ИСХОДНЫЙ ДОКУМЕНТ:

******

№6, 1962/Обзоры и рецензии

История немецкой литературы

Geschichte der deutschen Literatur», Bd. IV, «Volk und Wisseh», Volkseigener Verlag, Berlin, 1860, S42 S.

В Германской Демократической Республике предпринято издание десятитомной марксистской «Истории немецкой литературы». Можно только приветствовать это большое и нужное дело. Пока вышел в свет лишь один (четвертый) том, посвященный литературе эпохи гуманизма, Великой Крестьянской войны и реформации (1480 – 1600 годы). Авторы этого объемистого тома (свыше 500 страниц убористого шрифта): Иоахим Г. Бёк, Гюнтер Альбрехт, Курт Бёттхер, Клаус Гизи и Пауль Гюнтер Крон.

Литература XVI века – период, бесспорно, очень важный и во многих отношениях примечательный, не привлекавший доселе достаточного внимания исследователей, Ведь до сих пор не изучены как следует некоторые стороны литературного процесса XV-XVI веков, отсутствуют и полные критические издания сочинений ряда авторов этого периода. Характерно, что в работах по истории немецкой литературы, написанных буржуазными учеными (а таких изданий существует множество), обычно либо отодвигались глубоко на задний план, либо вовсе игнорировались памятники революционно-демократической словесности. Авторы рецензируемого тома, в отличие от буржуазных литературоведов, самое пристальное внимание уделяют явлениям демократической культуры, будь то песни крестьянской войны и песни еретиков, преследуемых феодальной реакцией, пословицы и поговорки и другие малые народные жанры, либо такие прогрессивные фигуры, Как Себастиан Франк и Никодим Фришлйн, Это внимание к демократической культуре, все время чувствующееся в книге, составляет одну из ее наиболее привлекательных сторон.

В книге предложена периодизация Литературного процесса, необычная для буржуазных «Историй» немецкой литературы XVI века. Эта периодизация учитывает важнейшие процессы социально-политической жизни, оказавшие решающее влияние на развитие культуры и идеологии. В связи с этим Великая Крестьянская война 1524 – 1525 годов, которую Ф. Энгельс в письме к Зорге от 31 декабря 1884 года назвал «краеугольным камнем всей немецкой истории», рассматривается как важнейший рубеж, разделяющий литературу XVI века на два основных периода. Таким образом, первый период (1480 – 1525) охватывает литературу, тесно связанную с освободительным движением, идущую «под знаком гуманизма, крестьянских движений и реформации» (стр. 1). Второй период (1526 – 1600) включает литературу, развивающуюся в атмосфере «подавления антифеодальных сил и роста территориального самовластия» (стр. 305). Конечно, можно возразить, что такая периодизация не исходит из эстетических критериев, столь важных в истории искусства, но ведь отнюдь не случайным является то, что именно к началу XVI века относятся и расцвет народного творчества (чего стоит один «Тиль Эйленшпигель»!), и расцвет гуманистической сатиры, и широкая волна бюргерской «дурацкой литературы», а быстрый закат немецкого гуманизма порожден не только ригоризмом лютеранства, но и всей атмосферой периода феодальной реакции, весьма неблагоприятной для гуманистического вольномыслия.

******

ВЫДЕРЖКА ИЗ ДАННЫХ:
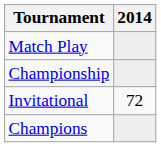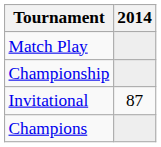Invitational | 2014: 72 -> 87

******

ЗАДАНИЕ 1:
Выпишите из рецензии на «Историю немецкой литературы» отрывок между словами «История немецкой литературы» и «Пауль Гюнтер Крон.» включительно.
ЗАДАНИЕ 2:
Продолжите рецензию на «Историю немецкой литературы», начав сразу после ее последнего предложения.

ИТОГОВЫЙ ОТВЕТ 1:
История немецкой литературы

Geschichte der deutschen Literatur», Bd. IV, «Volk und Wisseh», Volkseigener Verlag, Berlin, 1860, S42 S.

В Германской Демократической Республике предпринято издание десятитомной марксистской «Истории немецкой литературы». Можно только приветствовать это большое и нужное дело. Пока вышел в свет лишь один (четвертый) том, посвященный литературе эпохи гуманизма, Великой Крестьянской войны и реформации (1480 – 1600 годы). Авторы этого объемистого тома (свыше 500 страниц убористого шрифта): Иоахим Г. Бёк, Гюнтер Альбрехт, Курт Бёттхер, Клаус Гизи и Пауль Гюнтер Крон.

ИТОГОВЫЙ ОТВЕТ 2:
Другой привлекательной стороной книги является ее обстоятельность, широкий охват материала. Все издание Задумано как своего рода многотомное пособие (Handbuch), дающее ответы на самые разнообразные вопросы: читатель узнает о философских и эстетических течениях, об успехах книгопечатания и его значении для литературы, о науках и школьном образовании и, конечно, о литературе, литературных направлениях, жанрах, о многочисленных писателях, как видных, так и более второстепенных.

К числу наиболее удачных глав, содержащих четкие, выразительные характеристики, я бы отнес главы о Конраде Цельтисе и неолатинской гуманистической поэзии, об Ульрихе фон Гуттене, Томасе Мурнере, Мартяне Лютере, развитии драмы в эпоху реформации, о Гансе Саксе, Иорге Викраме и лирической поэзии конца века. В главе «Линии литературного развития» верно намечены три основные линии литературного развития Германии XVI века, а именно: «феодально-клерикальная, бюргерская (состоящая из многих пластов), крестьянско-плебейская (прежде всего именно последняя представляет подавляемую вторую культуру)». Вслед за этим автор справедливо отмечает: «Нельзя не признать, однако, что названные течения в ту переломную мятежную эпоху далеко не всегда резко отделены друг от друга, напротив того, они зачастую (даже в отдельных произведениях и у отдельных авторов) перекрещиваются и смешиваются» (стр. 39).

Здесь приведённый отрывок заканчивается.